The infrastructure of a Recommender System can be divided into batch and online computation. Batch computation is especially suitable for time-consuming processes that process large amounts of data, such as data preprocessing and model training, which are commonly implemented in Spark to benefit from parallelism. Spark jobs can become memory intensive and it’s hard to optimise the resources efficiently when you have different site or product configurations.

In contrast, online computation (inference) is suitable for cold-start recommendations as we can exploit item content data at query time, allowing us to adapt recommendations to the user’s context. However, due to the response time restriction, real-time calculations need to be very lightweight and highly optimised.

Visual recognition models learnings

Our main focus is the image of the second hand items published by our users to be sold on our marketplaces. Seeing the product in the best possible way is essential for users to decide whether to buy an item, but it’s also a gold mine of information that eases the transaction process. From the image, we can extract information that speeds up the ad insertion process, allowing users to create ads that will attract buyers faster.
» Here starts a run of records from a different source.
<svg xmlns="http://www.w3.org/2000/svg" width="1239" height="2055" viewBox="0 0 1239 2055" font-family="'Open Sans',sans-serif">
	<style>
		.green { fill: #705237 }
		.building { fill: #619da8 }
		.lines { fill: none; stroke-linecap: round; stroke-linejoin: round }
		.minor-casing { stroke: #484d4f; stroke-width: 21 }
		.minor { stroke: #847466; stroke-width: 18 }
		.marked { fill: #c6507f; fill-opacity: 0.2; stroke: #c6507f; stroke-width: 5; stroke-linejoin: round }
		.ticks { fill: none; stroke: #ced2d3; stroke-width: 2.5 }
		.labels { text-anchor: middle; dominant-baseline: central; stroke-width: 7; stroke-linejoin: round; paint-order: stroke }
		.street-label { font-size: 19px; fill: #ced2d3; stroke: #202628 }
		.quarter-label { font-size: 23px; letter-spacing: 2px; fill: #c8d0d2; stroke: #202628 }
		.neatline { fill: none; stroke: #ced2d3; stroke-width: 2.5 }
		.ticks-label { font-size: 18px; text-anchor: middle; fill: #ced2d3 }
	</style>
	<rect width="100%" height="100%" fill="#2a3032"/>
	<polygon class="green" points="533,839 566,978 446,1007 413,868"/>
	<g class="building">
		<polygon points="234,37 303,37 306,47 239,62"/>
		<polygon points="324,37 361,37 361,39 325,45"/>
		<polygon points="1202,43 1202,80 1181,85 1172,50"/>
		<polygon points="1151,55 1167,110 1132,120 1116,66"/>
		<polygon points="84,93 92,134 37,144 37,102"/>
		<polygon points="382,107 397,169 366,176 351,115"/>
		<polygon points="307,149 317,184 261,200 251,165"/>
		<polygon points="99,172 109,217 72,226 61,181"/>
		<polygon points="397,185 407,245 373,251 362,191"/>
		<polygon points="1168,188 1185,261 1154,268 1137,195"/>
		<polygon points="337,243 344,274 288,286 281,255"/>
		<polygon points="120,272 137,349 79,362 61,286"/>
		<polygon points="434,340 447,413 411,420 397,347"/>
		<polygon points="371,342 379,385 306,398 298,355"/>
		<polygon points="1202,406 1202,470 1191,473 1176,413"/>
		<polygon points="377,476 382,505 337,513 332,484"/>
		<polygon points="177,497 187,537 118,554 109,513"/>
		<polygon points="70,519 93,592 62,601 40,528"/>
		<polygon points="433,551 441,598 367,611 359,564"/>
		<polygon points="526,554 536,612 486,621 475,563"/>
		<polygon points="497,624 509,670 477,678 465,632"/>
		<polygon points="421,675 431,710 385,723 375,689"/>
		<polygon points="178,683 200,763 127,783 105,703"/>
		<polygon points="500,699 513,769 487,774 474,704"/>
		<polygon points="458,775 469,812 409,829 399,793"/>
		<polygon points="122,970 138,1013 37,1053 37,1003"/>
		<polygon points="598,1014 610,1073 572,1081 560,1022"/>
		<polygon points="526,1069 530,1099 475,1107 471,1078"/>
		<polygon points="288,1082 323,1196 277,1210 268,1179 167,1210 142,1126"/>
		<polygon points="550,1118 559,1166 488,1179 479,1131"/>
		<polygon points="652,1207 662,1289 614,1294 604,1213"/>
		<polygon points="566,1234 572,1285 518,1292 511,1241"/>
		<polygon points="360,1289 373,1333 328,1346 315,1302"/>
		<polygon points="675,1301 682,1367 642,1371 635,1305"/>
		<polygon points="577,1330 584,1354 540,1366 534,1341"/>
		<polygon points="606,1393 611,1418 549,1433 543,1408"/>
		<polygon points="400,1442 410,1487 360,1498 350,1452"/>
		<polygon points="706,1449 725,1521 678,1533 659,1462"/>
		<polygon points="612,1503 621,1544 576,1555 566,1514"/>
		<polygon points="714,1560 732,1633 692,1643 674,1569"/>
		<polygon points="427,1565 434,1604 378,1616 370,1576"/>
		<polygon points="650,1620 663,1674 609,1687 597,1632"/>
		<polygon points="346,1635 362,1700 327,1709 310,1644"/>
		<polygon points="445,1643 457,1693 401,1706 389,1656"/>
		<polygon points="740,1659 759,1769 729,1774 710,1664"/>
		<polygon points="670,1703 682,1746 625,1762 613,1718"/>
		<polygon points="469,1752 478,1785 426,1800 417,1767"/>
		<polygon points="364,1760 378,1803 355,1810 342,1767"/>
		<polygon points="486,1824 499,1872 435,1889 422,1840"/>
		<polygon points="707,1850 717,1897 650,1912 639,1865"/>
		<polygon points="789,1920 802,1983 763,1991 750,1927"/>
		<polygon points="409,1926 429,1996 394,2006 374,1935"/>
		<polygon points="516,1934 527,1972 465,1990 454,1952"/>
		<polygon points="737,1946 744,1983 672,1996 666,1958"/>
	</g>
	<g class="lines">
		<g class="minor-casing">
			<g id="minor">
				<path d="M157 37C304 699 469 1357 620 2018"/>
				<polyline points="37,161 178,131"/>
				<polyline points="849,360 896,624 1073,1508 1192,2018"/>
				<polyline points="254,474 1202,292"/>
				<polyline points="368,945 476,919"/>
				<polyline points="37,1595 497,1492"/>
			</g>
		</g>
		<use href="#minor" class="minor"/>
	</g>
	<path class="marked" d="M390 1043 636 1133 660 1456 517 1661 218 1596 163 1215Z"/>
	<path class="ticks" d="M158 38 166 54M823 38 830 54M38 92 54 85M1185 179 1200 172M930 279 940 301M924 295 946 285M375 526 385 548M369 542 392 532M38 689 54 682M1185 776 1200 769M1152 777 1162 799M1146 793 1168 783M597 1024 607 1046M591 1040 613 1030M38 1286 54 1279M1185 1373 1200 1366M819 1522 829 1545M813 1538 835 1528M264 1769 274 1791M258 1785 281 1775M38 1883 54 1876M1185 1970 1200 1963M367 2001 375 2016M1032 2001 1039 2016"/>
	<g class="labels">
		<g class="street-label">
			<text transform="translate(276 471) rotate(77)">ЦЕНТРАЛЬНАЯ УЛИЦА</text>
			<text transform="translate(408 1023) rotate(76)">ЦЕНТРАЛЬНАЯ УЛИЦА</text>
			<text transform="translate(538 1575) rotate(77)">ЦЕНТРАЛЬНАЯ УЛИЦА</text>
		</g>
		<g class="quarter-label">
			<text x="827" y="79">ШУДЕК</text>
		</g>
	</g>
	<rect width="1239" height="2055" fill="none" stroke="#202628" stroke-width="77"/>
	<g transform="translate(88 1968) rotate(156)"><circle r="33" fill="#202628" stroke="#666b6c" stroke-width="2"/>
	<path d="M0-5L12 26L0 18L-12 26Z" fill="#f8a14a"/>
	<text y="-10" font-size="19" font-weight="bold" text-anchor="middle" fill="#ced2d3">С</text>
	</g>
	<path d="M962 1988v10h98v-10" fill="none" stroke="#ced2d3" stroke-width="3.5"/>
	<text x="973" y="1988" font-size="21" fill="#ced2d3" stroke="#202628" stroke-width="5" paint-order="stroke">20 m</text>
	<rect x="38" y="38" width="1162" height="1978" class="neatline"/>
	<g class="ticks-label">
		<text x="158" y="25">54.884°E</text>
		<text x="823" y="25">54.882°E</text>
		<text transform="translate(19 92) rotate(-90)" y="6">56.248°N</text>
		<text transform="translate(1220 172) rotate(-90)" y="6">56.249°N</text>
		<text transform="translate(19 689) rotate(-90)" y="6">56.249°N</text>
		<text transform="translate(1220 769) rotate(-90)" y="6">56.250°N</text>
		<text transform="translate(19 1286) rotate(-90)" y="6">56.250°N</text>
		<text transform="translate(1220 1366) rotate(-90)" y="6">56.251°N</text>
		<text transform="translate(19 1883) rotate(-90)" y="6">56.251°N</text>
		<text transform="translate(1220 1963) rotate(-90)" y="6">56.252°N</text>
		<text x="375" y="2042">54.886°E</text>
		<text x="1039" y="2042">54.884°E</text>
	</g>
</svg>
The most challenging aspect for serving visual recognition predictions is that we have to do it with low latency at scale for different tenants with different marketplaces. A lot of effort is needed to optimise the models, which sometimes means the accuracy has to be sacrificed to improve latency. We found that quantification and pruning are the most efficient techniques to help us achieve this.

Generally our inference latency can’t exceed 500ms. You could argue that with the latest AWS inference chipset, it shouldn’t be that much of a problem but as an example, segmenting an item in a full resolution image is equivalent to predicting whether the 12 million pixels belong to the foreground or the background. Combined with the millions of parameters needed to be computed to do an inference in the network, it ends up being a highly challenging task. Then you have the wonderful journey of optimisation, vectorisation, fusing operation, pruning, distributed computations or memory footprint optimisation.

Future direction

At Adevinta, we regularly discuss how we can improve the agility to build data products. We’re going to be working on this across the organisation to improve the data processes which should help to solve some of the challenges discussed.

With data governance, there are two areas that need improvement: datasets, that are treated as products and data producers, that are treated as owners to ensure that the domain experts are able to produce the highest quality data. Improving these areas will better our products whilst empowering our teams.

In the area of platformisation, we’d like to continue improving our home grown ML platform to help teams build and deploy ML models faster, reduce common pains and facilitate the sharing of best practices and models.